* Data for this exercise
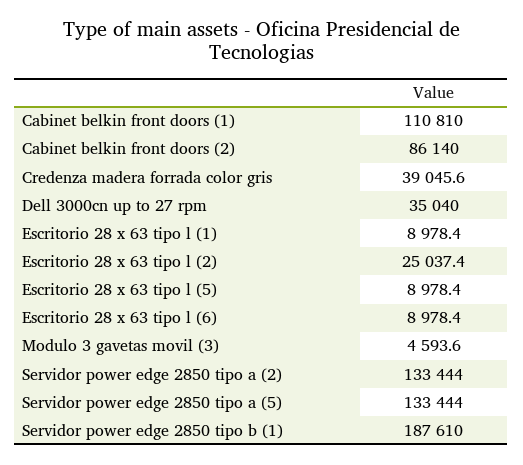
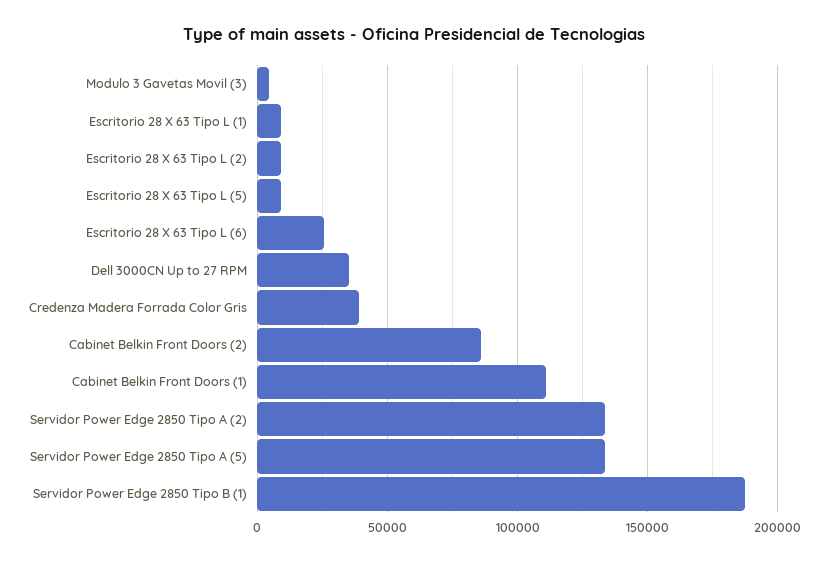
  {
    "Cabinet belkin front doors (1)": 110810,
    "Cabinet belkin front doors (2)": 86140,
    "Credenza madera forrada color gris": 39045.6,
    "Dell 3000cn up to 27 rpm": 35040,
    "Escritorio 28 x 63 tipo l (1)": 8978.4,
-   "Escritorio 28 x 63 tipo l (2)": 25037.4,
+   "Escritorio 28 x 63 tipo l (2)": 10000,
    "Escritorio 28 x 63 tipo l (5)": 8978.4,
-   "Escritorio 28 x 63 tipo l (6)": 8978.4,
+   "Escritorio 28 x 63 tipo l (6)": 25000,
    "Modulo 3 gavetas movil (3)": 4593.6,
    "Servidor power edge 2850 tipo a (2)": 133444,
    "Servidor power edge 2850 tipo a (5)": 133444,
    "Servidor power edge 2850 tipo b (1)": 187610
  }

==

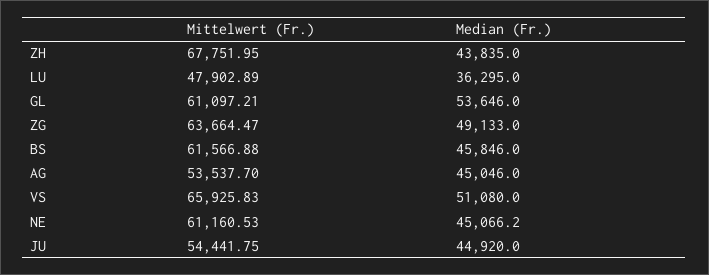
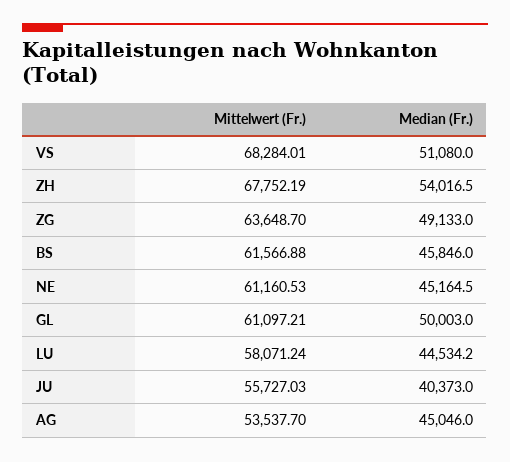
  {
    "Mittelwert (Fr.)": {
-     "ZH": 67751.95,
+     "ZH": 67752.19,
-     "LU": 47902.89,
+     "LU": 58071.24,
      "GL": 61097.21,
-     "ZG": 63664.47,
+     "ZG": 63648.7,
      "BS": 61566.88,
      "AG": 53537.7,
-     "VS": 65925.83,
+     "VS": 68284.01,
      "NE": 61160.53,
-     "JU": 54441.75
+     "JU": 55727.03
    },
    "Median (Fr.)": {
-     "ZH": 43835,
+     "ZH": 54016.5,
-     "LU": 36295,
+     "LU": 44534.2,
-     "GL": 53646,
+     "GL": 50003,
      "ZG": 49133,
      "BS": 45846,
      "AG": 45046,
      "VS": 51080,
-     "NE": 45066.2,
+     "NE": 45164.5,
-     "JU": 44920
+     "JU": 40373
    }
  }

* * *

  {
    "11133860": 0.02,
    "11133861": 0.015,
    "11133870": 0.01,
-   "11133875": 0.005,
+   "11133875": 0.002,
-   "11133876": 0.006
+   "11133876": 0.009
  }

* Requirement
Look through the entries and return each line that has the word "belkin" in it.

* Result of the exercise
    "Cabinet belkin front doors (1)": 110810,
    "Cabinet belkin front doors (2)": 86140,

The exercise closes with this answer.